## [What to produce]
Continue the lentil and pumpkin curry recipe from where it stops, writing the steps that follow the lentil curry step.

## [Given text]
◇ ◇ ◇ ◇ ◇

Our vegetables and fruit come as fresh as can be, so please give them a quick wash before you get started.

As well as your basic cooking tools, you will need...

Medium Pot or Rice Cooker
Large Deepsided Frypan
Bowl

Step 1

1 Cook Rice

In a medium pot, bring 112 cups water to a boil. Stir in the basmati rice. Cover and reduce the heat to low. Simmer for 15 minutes until all the water is absorbed. Remove from heat and set aside, with lid on, in a warm place to let rice finish cooking. Fluff the finished rice with a fork.

Tip! Taste the rice. If it is still too firm, add a few more spoonfuls of water.

Step 2

2 Prepare Ingredients

Drain and rinse lentils. Peel and cut pumpkin into small dice. Peel and small dice brown onion. Zest the lemon. Pick mint leaves and roughly chop, discarding stems. Slice Lebanese cucumber lengthways and thinly slice into half moons. Peel and mince garlic and ginger.

Step 3

3 Start Lentil Curry

Heat oil in frypan or pot over medium-high heat. Add onion, garlic and ginger and cook, stirring, for 3 minutes or until softened slightly. Add lentils, korma curry paste, coconut milk, pumpkin, a little lemon juice (to taste) and zest. Bring to a simmer and cook for 15 minutes, stirring occasionally, until the pumpkin is tender.

◇ ◇ ◇ ◇ ◇

## [Source data]
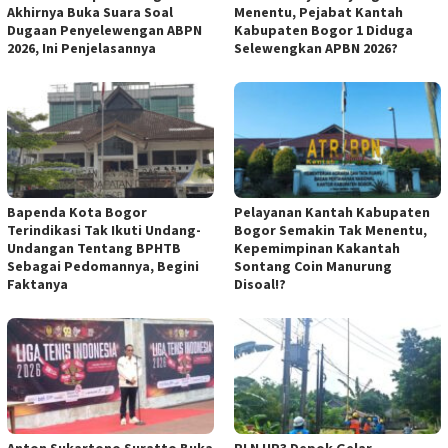
Akhirnya Buka Suara Soal
Menentu, Pejabat Kantah
Dugaan Penyelewengan ABPN
Kabupaten Bogor 1 Diduga
2026, Ini Penjelasannya
Selewengkan APBN 2026?
Bapenda Kota Bogor
Pelayanan Kantah Kabupaten
Terindikasi Tak Ikuti Undang-
Bogor Semakin Tak Menentu,
Undangan Tentang BPHTB
Kepemimpinan Kakantah
Sebagai Pedomannya, Begini
Sontang Coin Manurung
Faktanya
Disoal!?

◇ ◇ ◇ ◇ ◇

## [Response]
Tip! If you're adding protein to this recipe; this step is a good place to prepare and properly cook your protein ensuring it is safe to eat.

Step 4

4 Add Spinach to Lentil Curry

Add the baby spinach to the lentil curry and season to taste with salt and pepper. Cook for a further 2 minutes.

Step 5

5 Make Salad

In a small bowl combine cucumber and mint leaves with any a squeeze of lemon juice to taste.

Step 6

6 You Plate It

Divide rice between bowls and top with lentil curry. Garnish with Greek yoghurt and serve the mint cucumber salad on the side. Enjoy!

Tip! This recipe makes a very generous serve, you may have enough for lunch the next day.